Стоялъ ноябрь, отъ вѣтра, который носился надъ старымъ жилищемъ, стонали крыши, приходили въ отчаянье деревья, облетали послѣдніе цвѣты, въ немъ слышались мрачныя предсказанія всѣмъ тѣмъ, передъ которыми раскрывалась неизвѣстность. Печальный отъѣздъ. О немъ m-lle Вирье вспоминаетъ такъ:
"Чтобы не возбуждать подозрѣнія, мы вышли будто на прогулку, окруживъ больного дядю, котораго тащили подъ руки. Когда мы нѣсколько отошли, мы принялись плакать и кричать, что не уменьшило затрудненія…"

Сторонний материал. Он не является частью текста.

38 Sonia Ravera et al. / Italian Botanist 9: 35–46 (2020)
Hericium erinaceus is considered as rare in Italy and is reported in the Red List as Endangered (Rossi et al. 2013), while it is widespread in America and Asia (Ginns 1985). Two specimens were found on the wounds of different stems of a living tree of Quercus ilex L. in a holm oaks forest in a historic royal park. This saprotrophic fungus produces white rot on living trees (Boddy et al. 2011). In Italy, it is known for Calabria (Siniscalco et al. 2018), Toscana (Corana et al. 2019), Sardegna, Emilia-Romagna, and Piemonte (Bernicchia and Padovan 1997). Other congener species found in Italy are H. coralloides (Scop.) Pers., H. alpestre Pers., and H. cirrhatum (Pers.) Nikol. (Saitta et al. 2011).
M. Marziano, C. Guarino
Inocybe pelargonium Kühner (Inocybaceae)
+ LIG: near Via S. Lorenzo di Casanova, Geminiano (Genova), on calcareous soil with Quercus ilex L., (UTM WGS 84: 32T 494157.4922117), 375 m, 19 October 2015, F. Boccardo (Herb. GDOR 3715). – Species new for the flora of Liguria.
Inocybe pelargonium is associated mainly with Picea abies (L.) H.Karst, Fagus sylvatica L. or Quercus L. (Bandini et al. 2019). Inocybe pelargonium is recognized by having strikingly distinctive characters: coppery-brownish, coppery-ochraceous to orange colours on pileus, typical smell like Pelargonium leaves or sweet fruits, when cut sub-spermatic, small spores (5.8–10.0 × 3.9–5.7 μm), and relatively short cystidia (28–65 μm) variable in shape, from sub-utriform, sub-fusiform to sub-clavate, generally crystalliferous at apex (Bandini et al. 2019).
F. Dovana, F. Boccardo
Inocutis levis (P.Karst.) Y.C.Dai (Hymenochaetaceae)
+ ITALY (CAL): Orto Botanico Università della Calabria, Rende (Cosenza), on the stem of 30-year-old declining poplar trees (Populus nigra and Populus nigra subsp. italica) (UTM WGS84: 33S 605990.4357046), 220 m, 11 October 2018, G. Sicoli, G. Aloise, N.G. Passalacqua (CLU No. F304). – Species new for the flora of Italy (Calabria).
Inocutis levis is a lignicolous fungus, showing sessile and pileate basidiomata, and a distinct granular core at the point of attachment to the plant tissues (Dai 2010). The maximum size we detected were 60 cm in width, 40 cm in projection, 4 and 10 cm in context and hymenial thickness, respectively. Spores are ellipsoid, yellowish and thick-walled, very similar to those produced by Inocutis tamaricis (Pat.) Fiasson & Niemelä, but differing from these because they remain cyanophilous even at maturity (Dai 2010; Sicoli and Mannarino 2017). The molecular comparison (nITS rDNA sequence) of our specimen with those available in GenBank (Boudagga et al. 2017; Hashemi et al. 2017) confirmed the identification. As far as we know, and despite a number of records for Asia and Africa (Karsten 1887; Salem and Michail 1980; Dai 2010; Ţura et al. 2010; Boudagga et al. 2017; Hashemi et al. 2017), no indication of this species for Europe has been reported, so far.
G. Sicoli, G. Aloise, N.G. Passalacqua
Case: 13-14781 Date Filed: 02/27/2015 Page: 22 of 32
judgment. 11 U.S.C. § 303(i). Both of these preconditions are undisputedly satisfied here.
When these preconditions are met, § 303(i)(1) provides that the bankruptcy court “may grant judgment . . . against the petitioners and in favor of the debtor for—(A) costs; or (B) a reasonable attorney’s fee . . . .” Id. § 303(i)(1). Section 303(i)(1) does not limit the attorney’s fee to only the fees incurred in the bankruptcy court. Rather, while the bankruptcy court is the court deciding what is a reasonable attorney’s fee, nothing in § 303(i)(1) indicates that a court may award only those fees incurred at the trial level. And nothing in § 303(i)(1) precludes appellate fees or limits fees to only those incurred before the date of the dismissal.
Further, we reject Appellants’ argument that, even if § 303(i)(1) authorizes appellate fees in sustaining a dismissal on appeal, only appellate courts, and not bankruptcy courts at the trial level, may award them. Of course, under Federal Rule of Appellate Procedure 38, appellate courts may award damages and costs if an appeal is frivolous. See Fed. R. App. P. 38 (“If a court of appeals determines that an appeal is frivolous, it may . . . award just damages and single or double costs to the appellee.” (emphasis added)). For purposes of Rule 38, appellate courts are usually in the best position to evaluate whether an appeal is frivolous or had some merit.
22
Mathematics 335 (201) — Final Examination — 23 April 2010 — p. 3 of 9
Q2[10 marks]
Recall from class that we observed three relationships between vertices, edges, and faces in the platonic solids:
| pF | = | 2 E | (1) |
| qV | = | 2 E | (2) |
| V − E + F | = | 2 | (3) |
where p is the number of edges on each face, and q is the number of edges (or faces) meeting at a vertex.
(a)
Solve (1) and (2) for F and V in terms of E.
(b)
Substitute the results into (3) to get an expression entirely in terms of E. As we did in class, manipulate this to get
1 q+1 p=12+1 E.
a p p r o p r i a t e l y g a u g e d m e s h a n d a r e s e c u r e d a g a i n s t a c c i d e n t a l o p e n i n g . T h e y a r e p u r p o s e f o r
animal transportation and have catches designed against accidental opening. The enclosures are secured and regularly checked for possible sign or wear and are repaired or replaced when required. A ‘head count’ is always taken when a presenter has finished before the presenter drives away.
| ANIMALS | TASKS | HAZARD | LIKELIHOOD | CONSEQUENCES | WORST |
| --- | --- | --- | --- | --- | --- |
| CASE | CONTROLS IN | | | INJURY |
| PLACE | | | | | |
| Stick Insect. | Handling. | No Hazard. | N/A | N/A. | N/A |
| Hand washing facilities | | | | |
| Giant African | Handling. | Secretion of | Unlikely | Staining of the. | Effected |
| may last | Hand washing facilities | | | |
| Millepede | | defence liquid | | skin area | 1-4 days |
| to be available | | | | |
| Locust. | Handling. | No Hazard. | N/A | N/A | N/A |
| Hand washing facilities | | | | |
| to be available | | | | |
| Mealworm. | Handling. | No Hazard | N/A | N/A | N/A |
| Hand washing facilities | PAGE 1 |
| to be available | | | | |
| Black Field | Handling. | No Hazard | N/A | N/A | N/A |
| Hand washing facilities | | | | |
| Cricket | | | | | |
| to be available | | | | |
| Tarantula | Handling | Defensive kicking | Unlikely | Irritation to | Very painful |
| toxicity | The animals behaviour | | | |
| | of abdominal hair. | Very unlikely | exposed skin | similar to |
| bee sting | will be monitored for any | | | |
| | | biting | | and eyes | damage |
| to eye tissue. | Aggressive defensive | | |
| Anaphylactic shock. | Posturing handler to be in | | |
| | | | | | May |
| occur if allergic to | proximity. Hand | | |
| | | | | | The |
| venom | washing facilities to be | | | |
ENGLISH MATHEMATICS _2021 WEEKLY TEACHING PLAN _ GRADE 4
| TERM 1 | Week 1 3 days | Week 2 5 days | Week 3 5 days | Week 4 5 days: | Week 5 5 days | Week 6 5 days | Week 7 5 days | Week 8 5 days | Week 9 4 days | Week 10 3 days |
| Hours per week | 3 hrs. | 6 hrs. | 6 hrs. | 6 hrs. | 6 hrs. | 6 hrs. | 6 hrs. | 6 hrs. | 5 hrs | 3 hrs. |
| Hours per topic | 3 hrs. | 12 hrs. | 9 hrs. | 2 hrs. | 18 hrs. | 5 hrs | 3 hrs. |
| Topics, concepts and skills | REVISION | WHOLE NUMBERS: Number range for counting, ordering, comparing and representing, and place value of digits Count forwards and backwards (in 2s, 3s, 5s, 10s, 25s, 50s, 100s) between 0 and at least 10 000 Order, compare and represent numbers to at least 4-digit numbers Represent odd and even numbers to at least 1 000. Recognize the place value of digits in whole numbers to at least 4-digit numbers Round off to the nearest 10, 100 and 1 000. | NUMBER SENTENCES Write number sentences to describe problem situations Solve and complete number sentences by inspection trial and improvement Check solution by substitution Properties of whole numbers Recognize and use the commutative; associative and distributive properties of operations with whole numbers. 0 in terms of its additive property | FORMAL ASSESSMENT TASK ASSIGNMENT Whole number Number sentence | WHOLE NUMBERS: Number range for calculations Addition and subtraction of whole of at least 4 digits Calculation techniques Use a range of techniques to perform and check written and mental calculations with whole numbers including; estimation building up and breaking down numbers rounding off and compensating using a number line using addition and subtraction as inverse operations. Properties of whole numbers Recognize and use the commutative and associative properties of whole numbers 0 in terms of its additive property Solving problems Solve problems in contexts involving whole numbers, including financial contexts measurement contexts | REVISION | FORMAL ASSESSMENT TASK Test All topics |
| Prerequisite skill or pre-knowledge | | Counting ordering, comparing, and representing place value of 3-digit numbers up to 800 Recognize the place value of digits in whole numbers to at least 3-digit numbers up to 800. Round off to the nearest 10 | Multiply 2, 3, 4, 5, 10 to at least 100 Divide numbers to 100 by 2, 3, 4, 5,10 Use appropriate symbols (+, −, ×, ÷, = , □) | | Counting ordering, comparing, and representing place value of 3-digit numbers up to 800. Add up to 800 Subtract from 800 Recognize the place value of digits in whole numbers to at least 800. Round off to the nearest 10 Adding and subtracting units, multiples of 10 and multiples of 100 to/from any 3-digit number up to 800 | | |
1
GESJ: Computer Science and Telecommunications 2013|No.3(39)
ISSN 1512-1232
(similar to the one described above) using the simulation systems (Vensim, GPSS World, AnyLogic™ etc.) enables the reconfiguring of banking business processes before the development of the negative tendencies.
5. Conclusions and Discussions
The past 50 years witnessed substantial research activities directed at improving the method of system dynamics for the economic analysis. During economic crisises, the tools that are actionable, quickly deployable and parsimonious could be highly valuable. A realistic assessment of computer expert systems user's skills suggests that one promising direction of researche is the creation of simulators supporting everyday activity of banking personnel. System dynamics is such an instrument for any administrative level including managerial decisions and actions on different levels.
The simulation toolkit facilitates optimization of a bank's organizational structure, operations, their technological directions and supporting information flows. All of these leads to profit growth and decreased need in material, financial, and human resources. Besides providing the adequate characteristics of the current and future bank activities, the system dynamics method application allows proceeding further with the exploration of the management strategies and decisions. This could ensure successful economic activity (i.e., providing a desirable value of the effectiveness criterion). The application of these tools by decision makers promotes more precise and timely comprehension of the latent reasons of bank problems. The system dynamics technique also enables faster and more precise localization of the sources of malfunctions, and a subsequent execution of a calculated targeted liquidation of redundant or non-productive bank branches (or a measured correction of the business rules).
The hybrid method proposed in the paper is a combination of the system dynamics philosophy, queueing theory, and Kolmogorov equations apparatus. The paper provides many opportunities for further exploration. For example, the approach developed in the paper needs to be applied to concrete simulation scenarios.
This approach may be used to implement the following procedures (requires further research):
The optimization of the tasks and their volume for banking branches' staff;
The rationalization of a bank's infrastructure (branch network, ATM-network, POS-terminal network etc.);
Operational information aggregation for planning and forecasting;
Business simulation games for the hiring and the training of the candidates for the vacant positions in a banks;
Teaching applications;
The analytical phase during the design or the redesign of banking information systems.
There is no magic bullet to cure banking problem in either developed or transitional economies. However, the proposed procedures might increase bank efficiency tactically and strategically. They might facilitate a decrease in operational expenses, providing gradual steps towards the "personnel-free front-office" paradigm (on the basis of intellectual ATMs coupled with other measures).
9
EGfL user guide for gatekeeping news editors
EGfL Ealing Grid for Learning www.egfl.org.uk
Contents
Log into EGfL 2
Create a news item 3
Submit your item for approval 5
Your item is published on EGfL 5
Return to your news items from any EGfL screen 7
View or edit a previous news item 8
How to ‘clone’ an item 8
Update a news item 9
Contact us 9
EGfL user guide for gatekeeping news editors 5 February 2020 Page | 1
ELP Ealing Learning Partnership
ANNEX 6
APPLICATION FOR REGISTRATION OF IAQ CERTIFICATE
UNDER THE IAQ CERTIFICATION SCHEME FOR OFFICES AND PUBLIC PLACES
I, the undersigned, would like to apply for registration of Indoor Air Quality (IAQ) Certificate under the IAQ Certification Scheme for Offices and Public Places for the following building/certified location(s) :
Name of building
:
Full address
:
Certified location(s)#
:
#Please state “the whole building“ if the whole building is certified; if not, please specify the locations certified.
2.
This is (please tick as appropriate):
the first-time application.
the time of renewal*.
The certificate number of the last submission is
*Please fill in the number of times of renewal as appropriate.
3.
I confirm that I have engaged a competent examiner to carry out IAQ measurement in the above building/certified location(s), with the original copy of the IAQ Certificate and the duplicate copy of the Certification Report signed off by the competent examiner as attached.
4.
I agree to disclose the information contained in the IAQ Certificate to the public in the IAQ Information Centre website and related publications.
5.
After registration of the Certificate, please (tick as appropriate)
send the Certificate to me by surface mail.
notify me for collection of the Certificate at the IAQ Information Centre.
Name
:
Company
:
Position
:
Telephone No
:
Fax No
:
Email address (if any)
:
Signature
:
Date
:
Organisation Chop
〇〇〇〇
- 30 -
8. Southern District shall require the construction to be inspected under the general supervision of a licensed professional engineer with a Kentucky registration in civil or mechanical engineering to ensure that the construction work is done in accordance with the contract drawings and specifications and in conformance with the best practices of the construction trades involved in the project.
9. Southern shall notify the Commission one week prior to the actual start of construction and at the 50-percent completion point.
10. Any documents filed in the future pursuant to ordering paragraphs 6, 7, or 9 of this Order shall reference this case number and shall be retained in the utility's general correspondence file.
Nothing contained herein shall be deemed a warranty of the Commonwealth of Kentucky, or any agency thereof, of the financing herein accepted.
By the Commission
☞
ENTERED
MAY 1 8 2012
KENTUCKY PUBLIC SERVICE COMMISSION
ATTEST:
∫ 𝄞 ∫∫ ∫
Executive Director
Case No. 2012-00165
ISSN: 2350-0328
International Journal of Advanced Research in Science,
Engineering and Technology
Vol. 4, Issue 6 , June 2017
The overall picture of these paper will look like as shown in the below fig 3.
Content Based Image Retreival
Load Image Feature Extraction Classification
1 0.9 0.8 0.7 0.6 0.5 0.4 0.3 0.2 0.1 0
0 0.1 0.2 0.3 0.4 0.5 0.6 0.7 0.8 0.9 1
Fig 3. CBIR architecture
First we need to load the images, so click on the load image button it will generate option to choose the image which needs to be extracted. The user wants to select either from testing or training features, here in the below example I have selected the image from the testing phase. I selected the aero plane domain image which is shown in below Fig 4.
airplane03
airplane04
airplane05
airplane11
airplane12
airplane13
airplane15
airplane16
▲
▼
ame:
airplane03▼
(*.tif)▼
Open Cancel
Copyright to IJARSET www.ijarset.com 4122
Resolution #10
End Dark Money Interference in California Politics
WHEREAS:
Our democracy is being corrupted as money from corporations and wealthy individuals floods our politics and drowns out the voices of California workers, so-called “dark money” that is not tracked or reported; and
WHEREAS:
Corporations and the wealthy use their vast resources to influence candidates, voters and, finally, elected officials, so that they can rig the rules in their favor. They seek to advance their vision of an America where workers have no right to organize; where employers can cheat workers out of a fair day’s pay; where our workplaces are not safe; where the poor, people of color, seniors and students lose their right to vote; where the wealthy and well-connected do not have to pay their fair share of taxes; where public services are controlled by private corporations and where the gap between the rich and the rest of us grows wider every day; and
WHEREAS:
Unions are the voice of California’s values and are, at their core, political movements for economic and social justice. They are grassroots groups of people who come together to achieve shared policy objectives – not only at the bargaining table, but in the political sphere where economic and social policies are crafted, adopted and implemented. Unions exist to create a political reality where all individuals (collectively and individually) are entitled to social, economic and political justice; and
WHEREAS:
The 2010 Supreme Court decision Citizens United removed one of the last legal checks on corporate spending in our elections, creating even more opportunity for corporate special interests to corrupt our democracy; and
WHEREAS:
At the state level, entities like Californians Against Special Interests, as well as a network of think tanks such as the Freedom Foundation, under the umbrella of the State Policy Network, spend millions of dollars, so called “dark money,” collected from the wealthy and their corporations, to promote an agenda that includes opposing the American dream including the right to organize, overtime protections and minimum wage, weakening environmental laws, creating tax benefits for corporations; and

Впереди двѣ дочери m-me де-Вирье, за ея платье держался маленькій Аймонъ, который, по волѣ странной судьбы, былъ впослѣдствіи другомъ поэта разочарованій и разрушенія. Рука объ руку съ Ламартиномъ, Аймону привелось, однажды, посѣтить эти лѣса и дороги, которые онъ въ дѣтствѣ покинулъ, спасаясь бѣгствомъ. Ламартинъ и Аймонъ были давно братьями. Вдохновеніе, которое въ разгарѣ XVIII столѣтія направило Анри къ религіозному идеалу, безкорыстному, такъ мало извѣстному въ его время, сдѣлало изъ него предка великаго поэта… Развѣ человѣческія поколѣнія не похожи на поколѣнія листьевъ, о которыхъ говоритъ Гомеръ? Опавшіе листья образуютъ сокъ тѣхъ, которые зазеленѣютъ…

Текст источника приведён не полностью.